Cooper Creek Reservoir
- Douglas County)
(From Atlas of Oregon Lakes, Johnson et al. 1985). Cooper Creek Reservoir is a long, narrow impoundment which stores the flow of Cooper Creek, a tributary of Sutherlin Creek. The dam is about eight miles upstream from the North Umpqua River. It was built in the late 1960s by the Soil Conservation Service as a multi-purpose water resource project, with primary uses for both municipal supplies and public recreation. The drainage basin is mostly private forest land; the shoreline is also mostly private land, although public access is available on all sides. Douglas County has some shoreline property and has built two picnic areas and two paved boat ramps. Quite a bit of water skiing is done on the reservoir, an activity that conflicts with fishing, although a five mile per hour speed limit is enforced in the fishing areas. Cooper Creek Reservoir is very popular with local anglers and is a good producer of rainbow trout, largemouth bass and crappies. Crappie angling is especially good in the arms of the lake during spring and early summer.

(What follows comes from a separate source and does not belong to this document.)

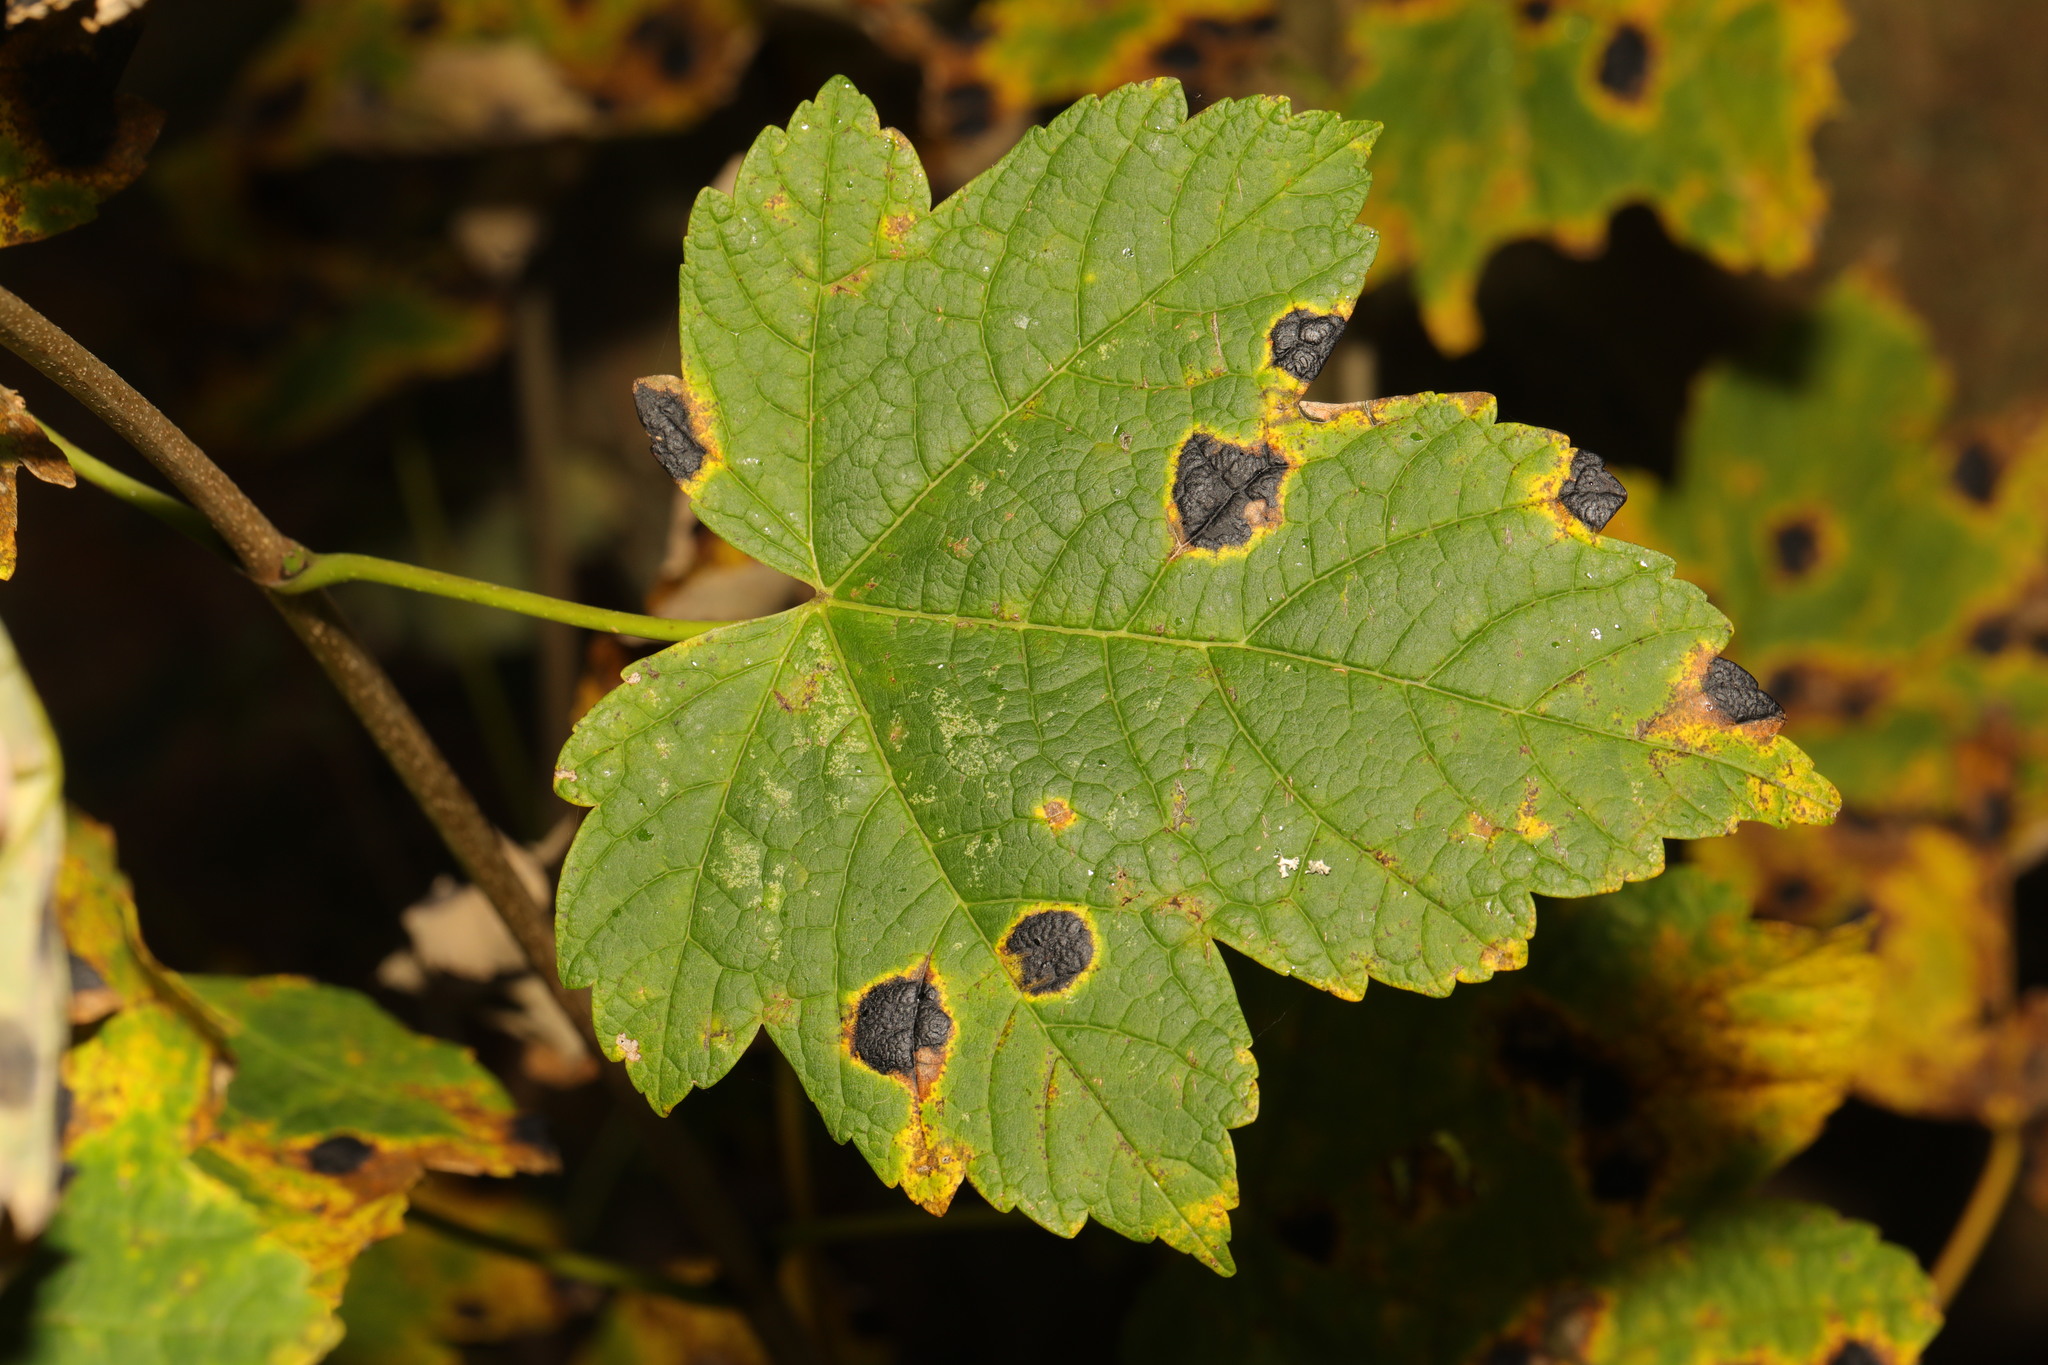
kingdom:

The reservoir is relatively shallow with a mean depth of 23 feet. It is deepest (70 feet) near the dam at the western end and becomes progressively shallower toward the southeast where Cooper Creek enters. Sodium and chloride concentrations are remarkably high, similar to nearby Plat I reservoir. Conductivity is also well above average for southern Oregon reservoirs and there is some evidence of even greater conductivity in water near the bottom of the reservoir (USGS, 1979). This suggests that the reservoir may be somewhat meromictic, or permanently stratified. During summer, the water is sometimes anoxic (depleted of oxygen) below 40 feet. Rooted macrophytes develop in shallow water areas.